- Directions:
1. According to the Ansible article, what does Ansible use to execute commands on different machines?
2. Reproduce the passage of the Ansible article that begins with the words containing "- Run from local" and ends with "to the inventory.".

- Text:
Content starts

Ansible is a general purpose automation tool that may be used for configuration management or workflow automation. Configuration management is an “infrastructure as code” practice that codifies things, e.g. what packages and versions should be installed on a system, or what daemons should be running. Workflow automation may be anything from provisioning cloud infrastructure to deploying software.
This article starts with a feature overview, a description of how Ansible fits with Chef or Puppet, and technical examples of configuration management and workflow automation. This article will give you a feel for what Ansible can do, and the high-level topics for further learning.
Features and Overview
Ansible is written in Python and uses SSH to execute commands on different machines. Ansible is agentless which makes it much easier to start out with. All you need is SSH access and Python installed on the relevant machines. Ansible uses declarative YML “playbooks” to map a group of hosts (from “inventory”) to well defined roles. Declaratives are used to instruct Ansible how to set up or change things, and Ansible makes the required changes. For example, you may run a “configure web server” playbook that installs Nginx and connects each machine to a load balancer.
The “inventory” is a static or dynamic (e.g. if you’re using EC2) list of machines with associated tags and other metadata (e.g. what user to connect as or SSH port). Playbooks list “plays”. A “play” declares machines to execute “tasks” on. Tasks use Ansible “modules” to do the invididual work. Ansible has modules to install apt
packages, generate files, manage users, connect to cloud providers, and much more. There are literally hundreds of modules and new modules are added with every release. It’s important you understand this hierarchy. Here’s an example workflow represented as an Ansible peusdo playbook:
- Create web server infrastructure (first “play”)
- Run from local host (machines from “inventory”)
- Do the following: (“tasks”)
- create a new Elastic IP address,
- create a new EC2 instance and associated the Elastic IP address, and
- Add the EC2 instance to the inventory.
- Configure the web server (second “play”)
- Run on the all web server instances
- Do the following: (“tasks”)
- Install Nginx,
- Clone the latest code from GitHub,
- Configure Nginx to serve the code,
- Restart Nginx if required,
- Make a test request to localhost to see if things are working, and
- Send a deployment notification.
Notice how this playbook mixes different sets of machines and what should be done with them. We’ll create real playbooks as we progress. You can check the official playbook introduction as well. Let’s focus on how Ansible fits with Chef and Puppet.
Ansible, Chef, and Puppet
Chef and Puppet are two other popular automation tools. All three may be used to solve similar problems and have similar feature sets. There are two major differences between Ansible and Chef/Puppet. Both Chef and Puppet are primarily agent based. Machines managed by Chef/Puppet run an agent. The agent checks back to the control machine to see what changes need to happen. This doesn’t require SSH, but it does require infrastructure to run the puppet/chef server. Ansible’s agentless model means that it’s easy to start with and works for smaller inventories. However, that becomes a problem with hundreds of machines. In this case, ansible-pull is one of the options. Ansible also relies on SSH for connecting to machines, so distributing keys is another facet to consider.

Content ends

Relative pose estimation data:
Content starts

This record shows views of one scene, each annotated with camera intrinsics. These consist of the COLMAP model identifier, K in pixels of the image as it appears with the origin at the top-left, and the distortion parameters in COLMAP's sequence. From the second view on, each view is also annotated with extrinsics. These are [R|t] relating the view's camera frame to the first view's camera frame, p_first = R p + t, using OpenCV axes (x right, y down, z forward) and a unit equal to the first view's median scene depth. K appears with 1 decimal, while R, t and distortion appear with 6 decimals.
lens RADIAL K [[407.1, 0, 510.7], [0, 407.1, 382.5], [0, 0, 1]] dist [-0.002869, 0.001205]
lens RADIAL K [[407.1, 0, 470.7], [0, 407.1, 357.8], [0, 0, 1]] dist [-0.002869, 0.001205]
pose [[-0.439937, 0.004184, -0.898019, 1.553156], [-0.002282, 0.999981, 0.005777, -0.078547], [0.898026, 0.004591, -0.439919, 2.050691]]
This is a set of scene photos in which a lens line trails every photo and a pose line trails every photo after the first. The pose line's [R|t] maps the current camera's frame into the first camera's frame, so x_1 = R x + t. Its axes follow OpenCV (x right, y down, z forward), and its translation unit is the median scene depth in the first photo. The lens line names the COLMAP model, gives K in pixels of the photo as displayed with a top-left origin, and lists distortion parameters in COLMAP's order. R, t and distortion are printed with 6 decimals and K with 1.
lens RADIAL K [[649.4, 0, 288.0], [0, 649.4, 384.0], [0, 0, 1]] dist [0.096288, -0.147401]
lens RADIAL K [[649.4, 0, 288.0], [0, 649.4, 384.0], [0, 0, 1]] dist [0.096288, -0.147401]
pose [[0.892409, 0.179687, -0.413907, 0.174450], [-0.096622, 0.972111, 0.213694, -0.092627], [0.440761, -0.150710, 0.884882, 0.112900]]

Content ends

- Answer section:
1. SSH

2.
- Run from local host (machines from “inventory”)
- Do the following: (“tasks”)
- create a new Elastic IP address,
- create a new EC2 instance and associated the Elastic IP address, and
- Add the EC2 instance to the inventory.